TASK TO CARRY OUT -
Pick out the lines below that contain the string "Rendered" and copy them all.

Document layout analysis data -

[Start of section]

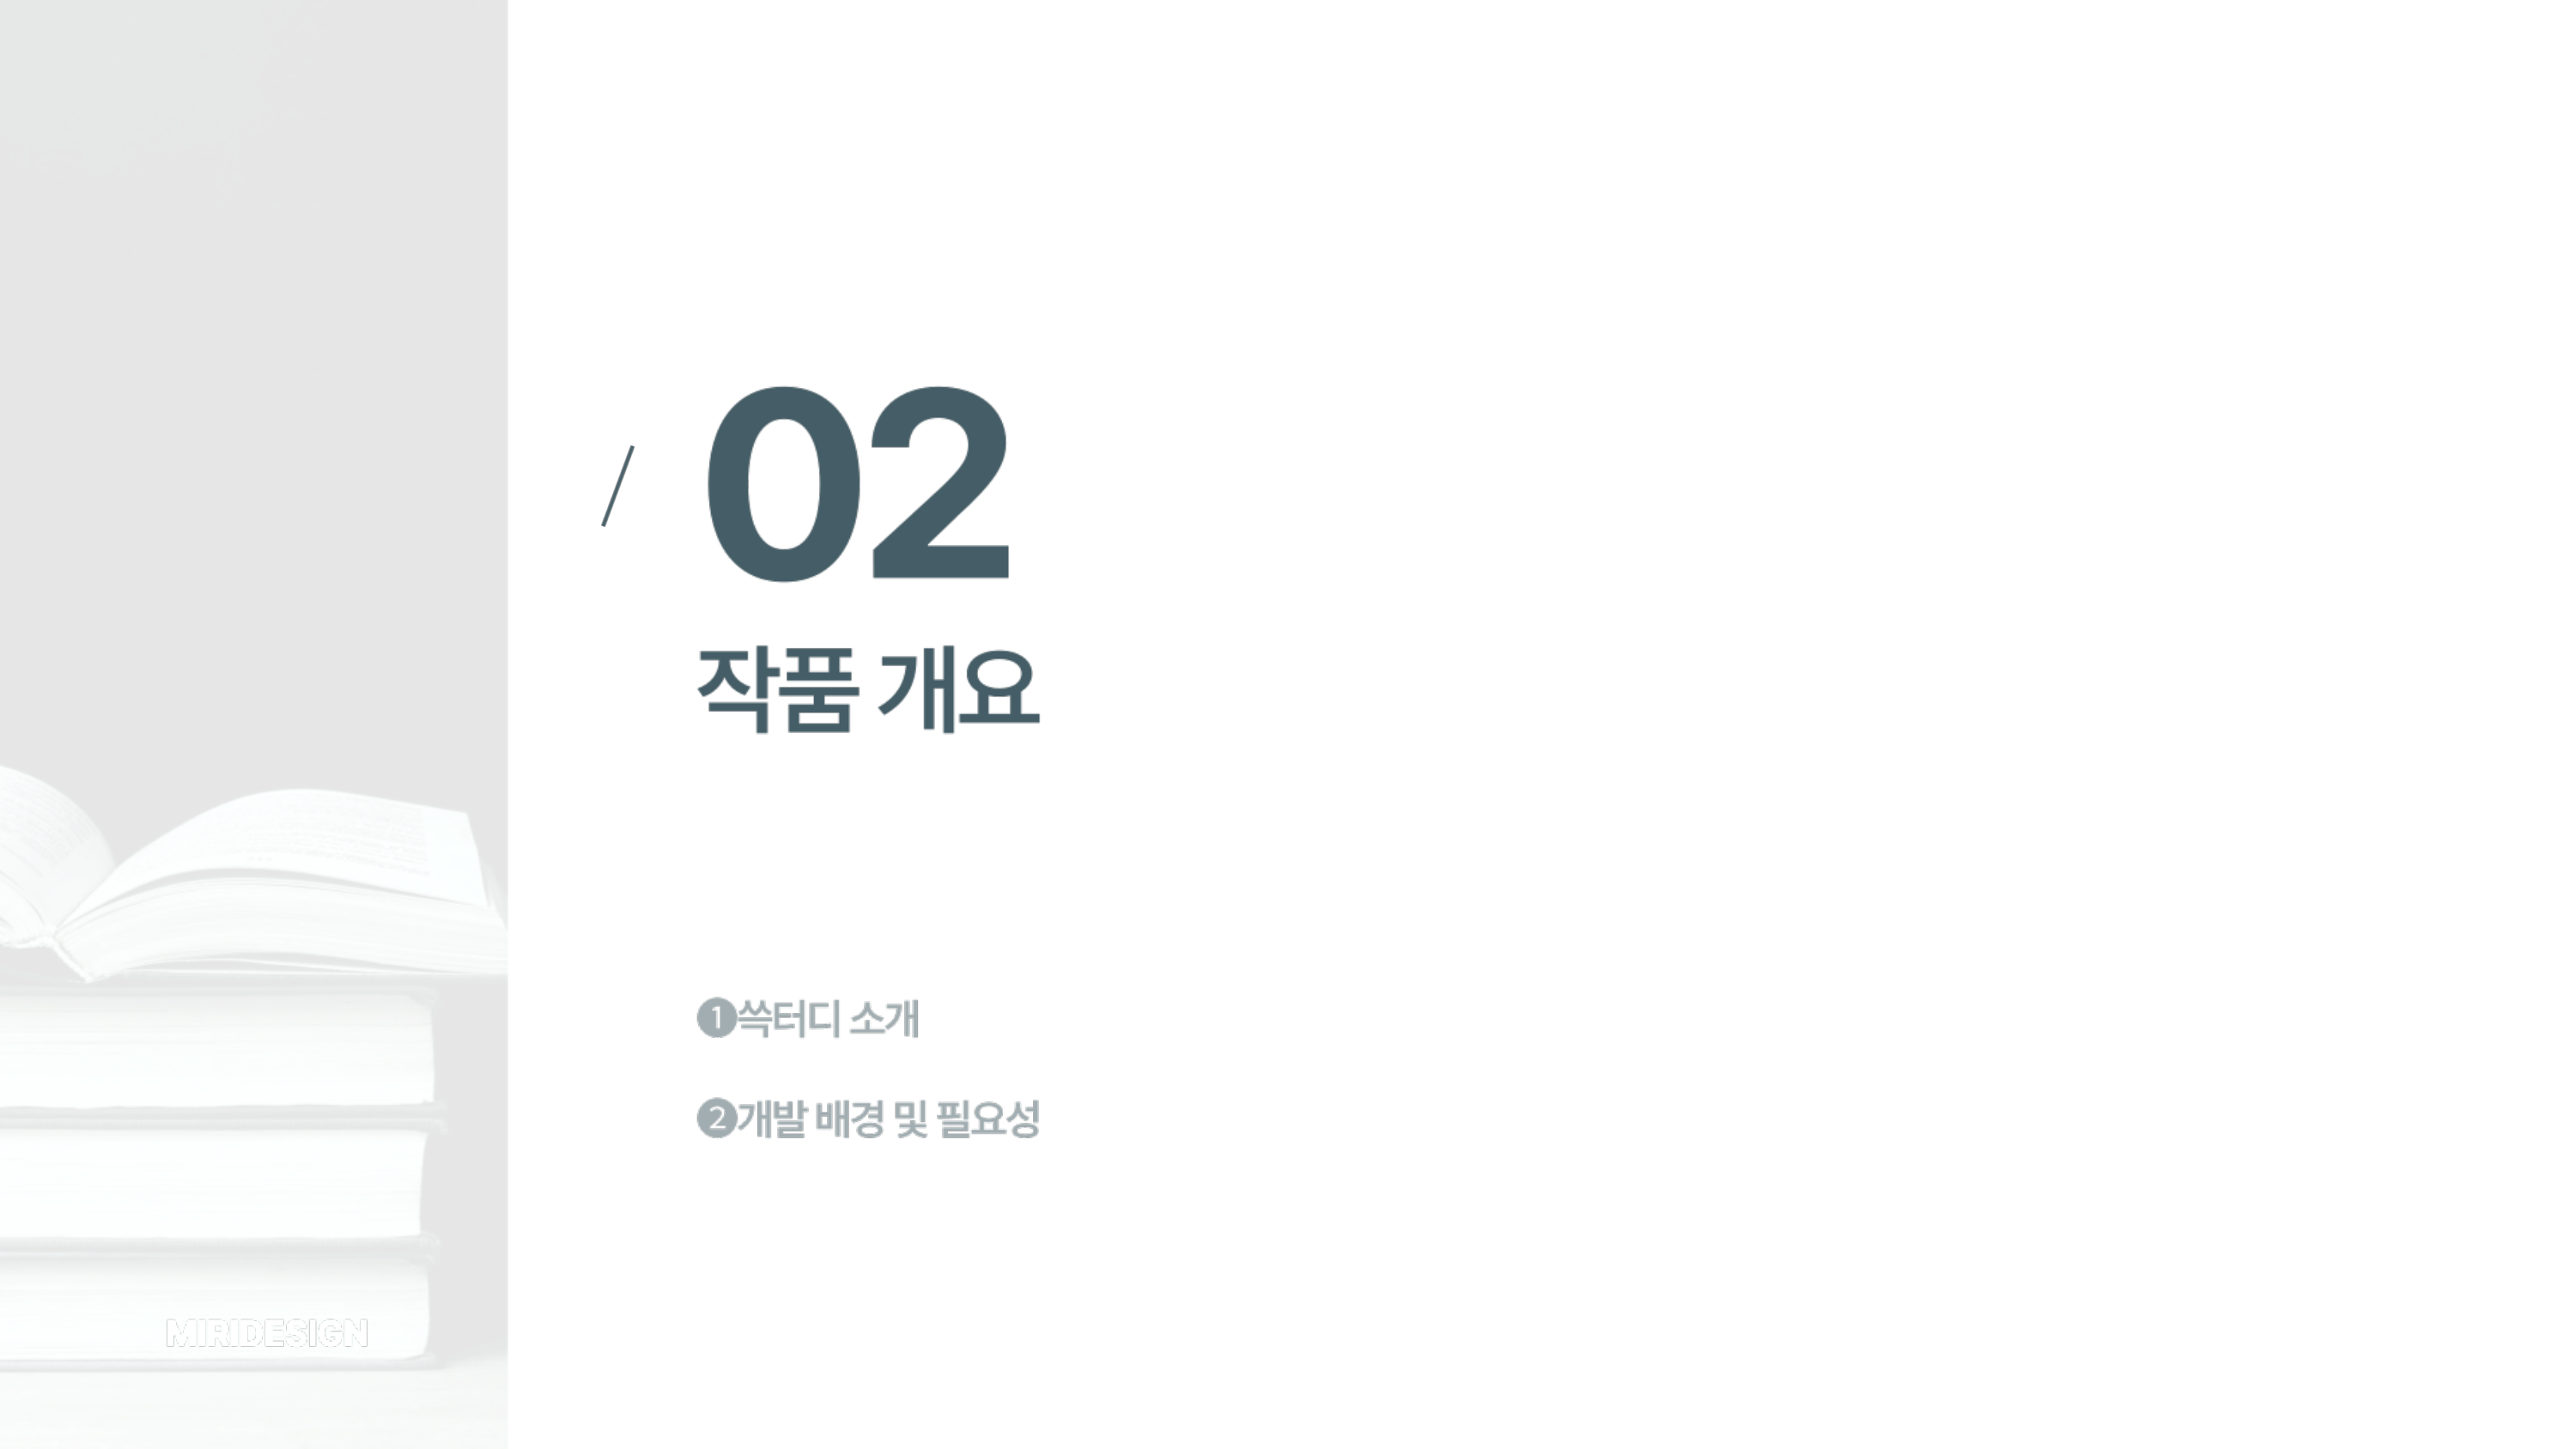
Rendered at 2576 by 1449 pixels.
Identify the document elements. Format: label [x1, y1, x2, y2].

picture [655, 258, 1131, 807]
picture [598, 494, 622, 528]
picture [690, 1083, 1060, 1165]
picture [614, 445, 639, 478]
text_box [0, 0, 508, 1449]
picture [690, 983, 940, 1064]
text_box [574, 478, 661, 494]
picture [160, 1305, 385, 1364]
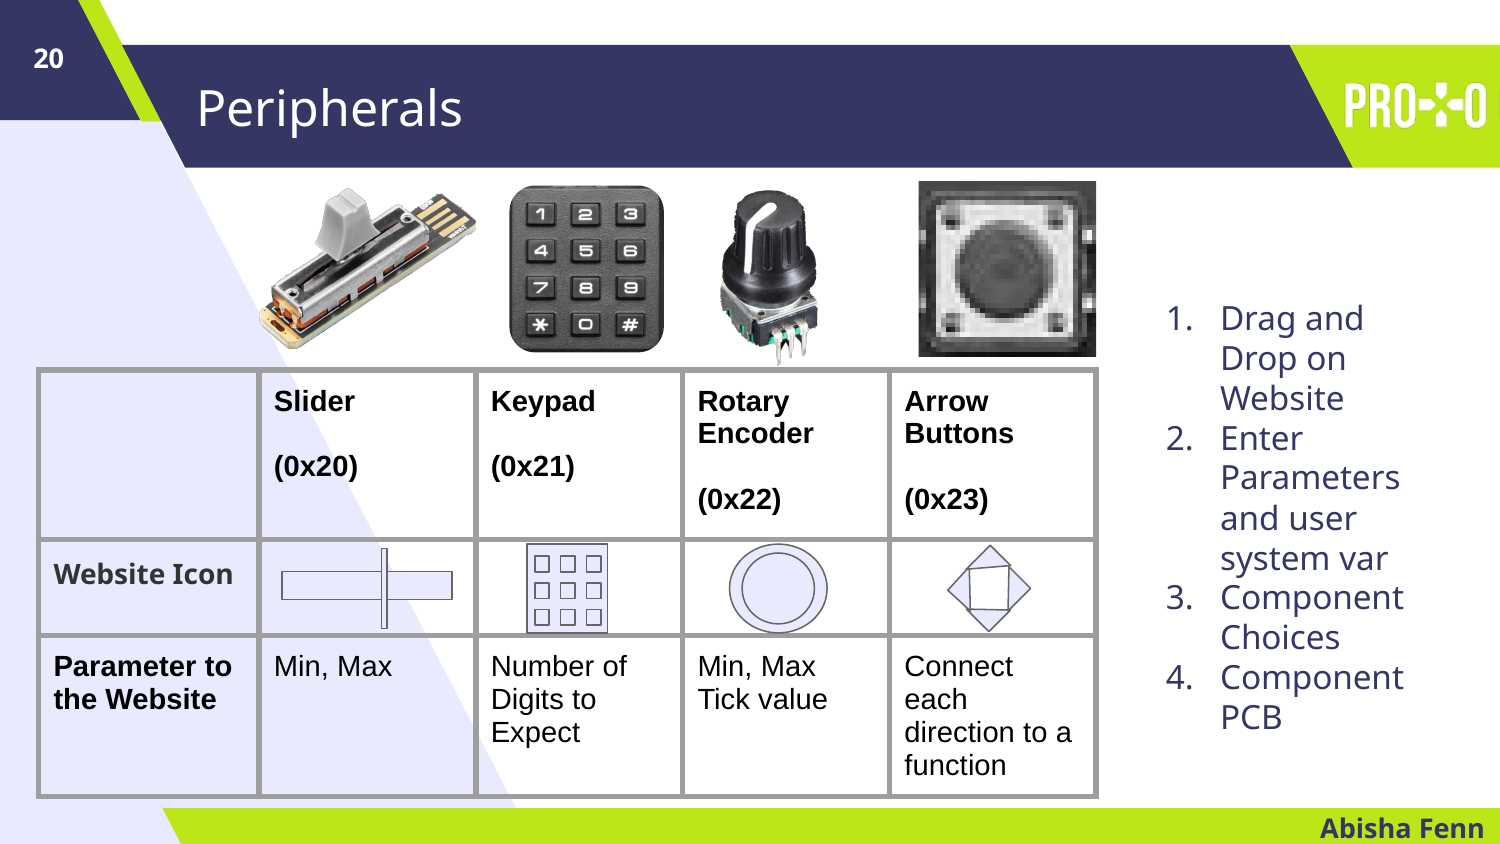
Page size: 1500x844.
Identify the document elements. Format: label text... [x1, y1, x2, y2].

picture [509, 185, 665, 353]
title Peripherals [181, 45, 1285, 169]
picture [258, 188, 476, 350]
table_header Arrow Buttons (0x23) [892, 373, 1093, 537]
table_cell Parameter to the Website [41, 638, 256, 794]
table_header Rotary Encoder (0x22) [685, 373, 887, 537]
table_cell [262, 542, 473, 633]
picture [719, 189, 819, 367]
text_box Drag and Drop on Website Enter Parameters and user system var Component Choices Component PCB [1129, 282, 1460, 683]
table_cell [606, 542, 680, 633]
table_cell [479, 542, 527, 633]
table_header Slider (0x20) [262, 373, 473, 537]
table_cell [1029, 542, 1093, 633]
table_cell [685, 542, 730, 633]
table_cell Website Icon [41, 542, 256, 633]
table_header [41, 373, 256, 537]
picture [918, 180, 1097, 358]
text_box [526, 543, 608, 634]
slide_number ‹#› [0, 0, 98, 121]
table_cell Connect each direction to a function [892, 638, 1093, 794]
table_cell [892, 542, 949, 633]
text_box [948, 543, 1030, 634]
table_cell Min, Max Tick value [685, 638, 887, 794]
table_cell Min, Max [262, 638, 473, 794]
table_header Keypad (0x21) [479, 373, 680, 537]
table_cell Number of Digits to Expect [479, 638, 680, 794]
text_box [729, 543, 828, 634]
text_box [281, 548, 453, 629]
picture [1304, 55, 1500, 159]
table_cell [825, 542, 887, 633]
text_box Abisha Fenn [889, 796, 1500, 844]
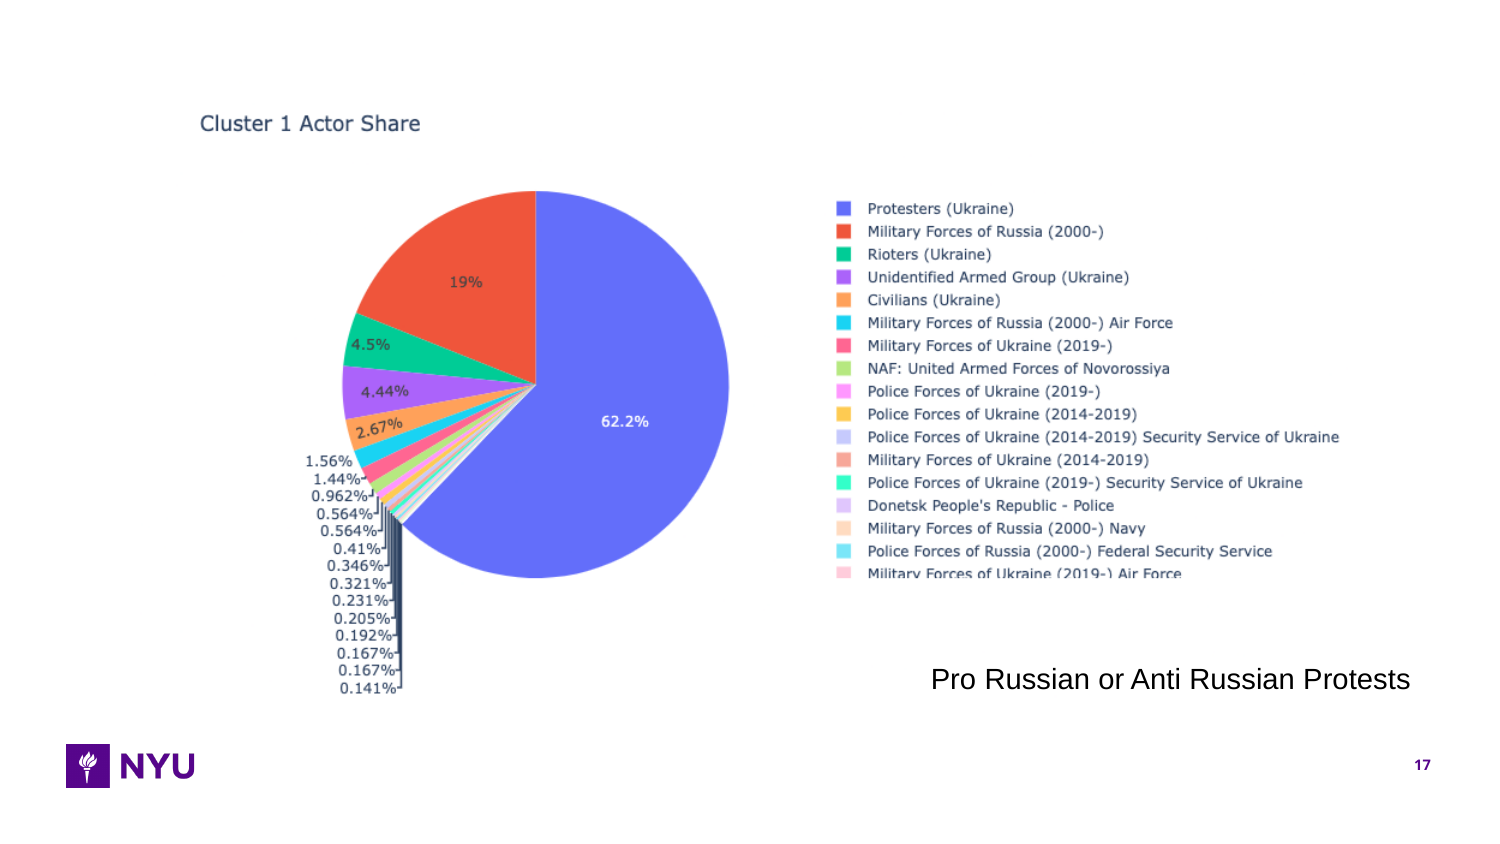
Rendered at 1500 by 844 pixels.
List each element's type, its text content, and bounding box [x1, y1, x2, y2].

[End of section]

EXERCISE ANSWER -
Rendered at 2576 by 1449 pixels.
Rendered at 1500 by 844 pixels.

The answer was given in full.